Questions peu transparentes

La Bolivie compte 30% d'analphabètes et 80% de pauvres, dont beaucoup ne bénéficient ou n'ont bénéficié que d'une scolarité sommaire. Le nombre et la complexité des questions du référendum étonnent d'autant plus. Les 5 questions, chacune d'elles admettant la réponse oui ou non, étaient formulées comme suit:

1. Etes-vous d'accord sur l'abrogation de la Loi sur les hydrocarbures Nš 1689 promulguée par Gonzalo Sanchez de Lozada?

Cette loi privatisa en 1997 les hydrocarbures, y compris et surtout les gisements de gaz. Carlos Mesa estimant que "les contrats sont loi et sont intouchables", une éventuelle abrogation pourrait ne concerner que des contrats futurs, sans annuler ceux déjà signés avec les multinationales et qui expireront dans... 36 ans.

2. Etes-vous d'accord sur la récupération de la propriété de tous les hydrocarbures à la bouche du puits par l'Etat bolivien?

Une telle restitution à l'Etat bolivien de la propriété du gaz en sortie de puits signifierait que les multinationales restent propriétaires des gisements. Le président Mesa admet lui-même que toucher aux concessions octroyées obligerait à indemniser les multinationales à raison de 3,5 à 5 milliards de dollars, soit 60% du PIB bolivien. Carlos Mesa et ses collaborateurs estiment néanmoins que "la récupération de la propriété à la bouche du puits" permettrait à l'Etat de déterminer la politique des prix nationaux, de mieux vérifier les volumes de production et d'approuver ou non l'exportation des hydrocarbures et du gaz en particulier.

3. Etes-vous d'accord sur la refonte de Yacimientos Petrolíferos Fiscales Bolivianos, rendant à l'Etat la propriété des actions des Boliviennes et Boliviens dans les entreprises pétrolières capitalisées, de manière à pouvoir participer à toute la chaîne productive des hydrocarbures?

Comprenne qui pourra dans les villages des Andes et sur les rives du lac Titicaca... Il s'agit de remettre entre les mains d'une seule société d'Etat qui serait ainsi relancée, Yacimientos Petrolíferos Fiscales Bolivianos, des participations minoritaires détenues par diverses entités publiques dans le secteur des hydrocarbures.

4. Etes-vous d'accord sur la politique du président Carlos Mesa d'utiliser le gaz comme ressource stratégique pour obtenir un accès utile et souverain à l'océan Pacifique?
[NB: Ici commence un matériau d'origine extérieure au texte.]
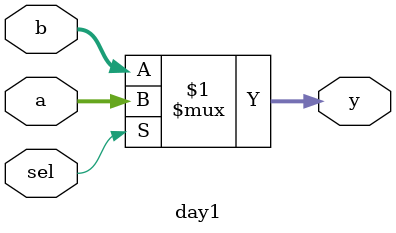
<source format=sv>
module day1( input [7:0] a, input  [7:0] b, input  sel, output [7:0] y);
  
  assign y = sel ? a : b ;
  
endmodule

</source>
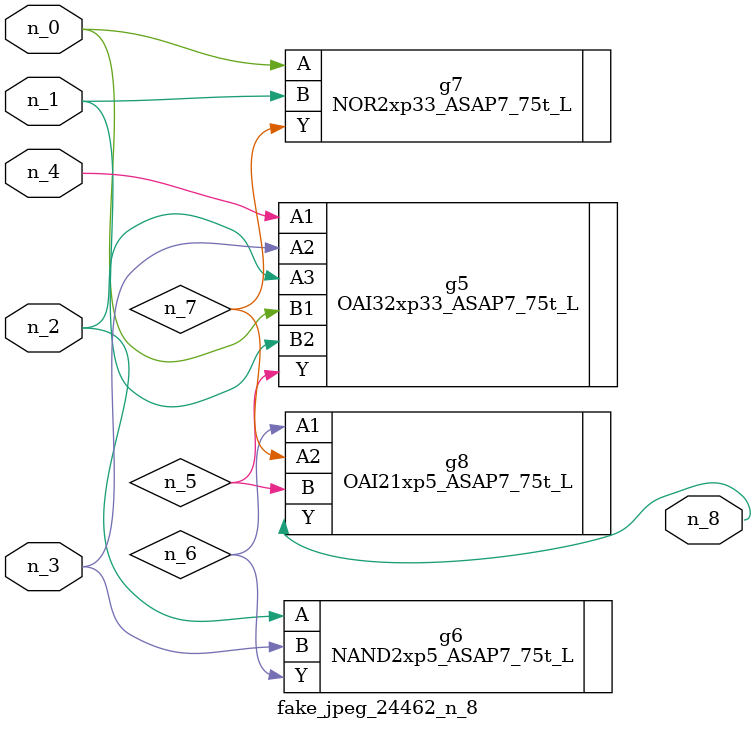
<source format=v>
module fake_jpeg_24462_n_8 (n_3, n_2, n_1, n_0, n_4, n_8);

input n_3;
input n_2;
input n_1;
input n_0;
input n_4;

output n_8;

wire n_6;
wire n_5;
wire n_7;

OAI32xp33_ASAP7_75t_L g5 ( 
.A1(n_4),
.A2(n_3),
.A3(n_2),
.B1(n_0),
.B2(n_1),
.Y(n_5)
);

NAND2xp5_ASAP7_75t_L g6 ( 
.A(n_2),
.B(n_3),
.Y(n_6)
);

NOR2xp33_ASAP7_75t_L g7 ( 
.A(n_0),
.B(n_1),
.Y(n_7)
);

OAI21xp5_ASAP7_75t_L g8 ( 
.A1(n_6),
.A2(n_7),
.B(n_5),
.Y(n_8)
);


endmodule
</source>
C'est la question attrape-mouche, celle sur laquelle le président Mesa comptait sans doute le plus pour gagner le référendum. Elle sous-entend que le Chili, en déficit énergétique, ne recevrait le gaz bolivien qu'à condition de restituer à la Bolivie une fenêtre maritime. Mais un oui majoritaire permettrait aussi au président Mesa d'exporter le gaz bolivien vers le Mexique et les Etats-Unis via le Chili ou de vendre du gaz au Chili sur la simple promesse de Santiago d'ouvrir une négociation sur la revendication maritime bolivienne.

5. Etes-vous d'accord que la Bolivie exporte du gaz dans le cadre d'une politique nationale qui:
-couvre la consommation de gaz des Boliviennes et des Boliviens;
-développe l'industrialisation du gaz sur le territoire national;
-perçoive des impôts et/ou des royalties des entreprises pétrolières jusqu'à 50 pour cent de la valeur de la production du gaz et du pétrole en faveur du pays;
-destine les ressources de l'exportation et industrialisation du gaz principalement à l'éducation, à la santé, aux routes et aux emplois?

Le oui autoriserait quasi sans limite l'exportation de gaz, mais les royalties prélevées par l'Etat sur l'exploitation des hydrocarbures passeraient progressivement de 18 à 50%. L'énoncé sinueux de la question n'aura pas facilité sa pleine compréhension.